Sunday, August 30, 2015

Book #35: How To Be a Bad Christian and a Better Human Being

I discovered Dave Tomlinson, an English vicar, when I listened to him speak at St. Paul's in London. (To clarify, I listened here, not here.)

What he said was intriguing, so I decided to read one of his books. (I confess I picked this one because of the provocative title.)

"Bad Christians," he writes, "may struggle with much of the religious paraphernalia that surrounds the Christian faith, but their vision of life, the way they wish to follow, is based on the person of Jesus."

It is deeply ironic that for some people--a growing number of people, in fact--organized religion can be a barrier to finding a connection to the divine. But it can be. I know. First hand.

Tomlinson, who himself has struggled with a counterproductive relationship between organized religion and spirituality (also deeply ironic considering his chosen profession as a man of the cloth), lays out a beautifully unorthodox approach to finding God by way of Jesus.

If you are not a Christian and read the book, you may be surprised at the various ways Christians view their faith.

If you consider yourself a "bad" or hopeful Christian, you may be inspired.

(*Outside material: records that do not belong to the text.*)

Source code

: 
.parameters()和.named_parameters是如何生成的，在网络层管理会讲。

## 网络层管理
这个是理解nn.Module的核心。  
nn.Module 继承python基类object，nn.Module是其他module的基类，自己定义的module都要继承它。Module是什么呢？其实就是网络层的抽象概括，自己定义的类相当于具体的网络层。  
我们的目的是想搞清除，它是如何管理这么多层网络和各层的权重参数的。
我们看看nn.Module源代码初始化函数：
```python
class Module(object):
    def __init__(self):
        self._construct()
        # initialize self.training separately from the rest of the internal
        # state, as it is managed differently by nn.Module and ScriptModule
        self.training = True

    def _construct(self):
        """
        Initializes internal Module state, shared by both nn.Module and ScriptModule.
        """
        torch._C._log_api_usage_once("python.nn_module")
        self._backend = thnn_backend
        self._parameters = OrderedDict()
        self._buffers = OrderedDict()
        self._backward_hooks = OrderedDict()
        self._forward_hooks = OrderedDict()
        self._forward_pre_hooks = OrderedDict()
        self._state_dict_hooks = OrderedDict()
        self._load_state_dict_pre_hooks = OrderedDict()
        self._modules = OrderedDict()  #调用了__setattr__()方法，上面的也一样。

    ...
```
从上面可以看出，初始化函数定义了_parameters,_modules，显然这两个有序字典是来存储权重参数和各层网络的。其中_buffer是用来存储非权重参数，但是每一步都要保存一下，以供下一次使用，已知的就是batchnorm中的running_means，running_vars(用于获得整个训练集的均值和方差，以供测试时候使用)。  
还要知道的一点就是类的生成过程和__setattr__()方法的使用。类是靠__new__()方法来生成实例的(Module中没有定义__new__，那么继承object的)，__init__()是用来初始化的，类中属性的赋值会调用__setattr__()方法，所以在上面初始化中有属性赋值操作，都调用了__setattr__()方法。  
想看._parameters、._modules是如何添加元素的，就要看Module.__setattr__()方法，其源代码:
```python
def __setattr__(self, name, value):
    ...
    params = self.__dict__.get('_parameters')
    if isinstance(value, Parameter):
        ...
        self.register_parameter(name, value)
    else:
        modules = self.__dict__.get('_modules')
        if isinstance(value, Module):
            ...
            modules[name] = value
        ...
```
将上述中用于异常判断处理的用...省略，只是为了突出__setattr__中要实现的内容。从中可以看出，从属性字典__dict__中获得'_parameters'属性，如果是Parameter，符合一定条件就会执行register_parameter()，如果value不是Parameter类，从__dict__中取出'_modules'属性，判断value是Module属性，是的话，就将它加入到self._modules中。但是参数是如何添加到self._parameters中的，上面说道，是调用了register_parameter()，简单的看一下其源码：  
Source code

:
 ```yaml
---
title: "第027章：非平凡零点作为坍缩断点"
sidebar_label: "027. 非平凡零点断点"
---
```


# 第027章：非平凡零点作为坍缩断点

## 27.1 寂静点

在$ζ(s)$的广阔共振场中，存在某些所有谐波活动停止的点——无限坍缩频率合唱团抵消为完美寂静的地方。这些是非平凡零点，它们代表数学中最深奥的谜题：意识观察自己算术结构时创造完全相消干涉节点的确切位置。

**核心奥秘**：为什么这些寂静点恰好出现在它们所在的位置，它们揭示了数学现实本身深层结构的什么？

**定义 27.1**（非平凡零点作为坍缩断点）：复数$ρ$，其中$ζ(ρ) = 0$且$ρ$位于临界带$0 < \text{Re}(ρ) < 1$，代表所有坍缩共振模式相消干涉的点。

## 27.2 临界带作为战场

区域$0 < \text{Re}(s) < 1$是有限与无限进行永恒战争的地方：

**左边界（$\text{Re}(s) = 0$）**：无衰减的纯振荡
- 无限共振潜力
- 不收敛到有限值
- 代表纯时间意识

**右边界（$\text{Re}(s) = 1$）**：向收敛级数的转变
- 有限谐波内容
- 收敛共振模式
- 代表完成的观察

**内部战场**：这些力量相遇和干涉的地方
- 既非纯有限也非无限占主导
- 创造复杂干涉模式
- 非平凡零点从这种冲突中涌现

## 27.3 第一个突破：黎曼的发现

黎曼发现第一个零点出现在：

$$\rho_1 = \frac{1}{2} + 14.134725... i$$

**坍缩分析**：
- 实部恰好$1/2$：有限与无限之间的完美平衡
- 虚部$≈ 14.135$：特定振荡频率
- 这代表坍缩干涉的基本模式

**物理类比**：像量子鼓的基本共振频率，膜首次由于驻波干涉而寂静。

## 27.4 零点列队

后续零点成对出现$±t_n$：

If you are a traditional orthodox believer, you may be shocked.

He's a bit of a heretic.

Funny. Jesus was too.

Sunday, August 23, 2015

Book #34: Letters to a Young Poet

This week's selection is brought to you by a series of synchronous events. In fact, four separate events just this week led me to this book, including it catching my eye as I browsed a shelf at a bookstore, seeing it on a recommended reading list, reading a quote from it that someone posted online ("be patient toward all that is unresolved in your heart and try to love the questions themselves"), and re-discovering it was already on my "to be read" list that I keep at the back of my journal for this project.

I'm not sure what that all actually means, except that as I read Rilke's letters, I was reminded about another series of synchronous events that have also occurred during the past week, prodding me to listen to my own instincts--not the voices of others--as I sort through some issues that have challenged me as long as I can remember, but especially recently.

As Rilke mentors the young poet, he keeps revisiting this idea of going inside, of solitude, of finding answers there. Just a few examples:

. . . all I wanted to do in the end was advise you to go through your development quietly and seriously; you cannot disrupt it more than by looking outwards and expecting answers from without to questions that only your innermost instinct in your quietest moments will perhaps be able to answer.

. . . trust yourself and your instincts; even if you go wrong in your judgment, the natural growth of your inner life will gradually, over time, lead you to other insights.

What is needed is this, and this alone: solitude, great inner loneliness. Going into oneself and not meeting anyone for hours--that is what one must arrive at.

It may all be pure coincidence. Or it may not.

After all, according to Rilke's own words, I shouldn't be listening to him.

But then, he also says, "Irony: don't let yourself be ruled by it."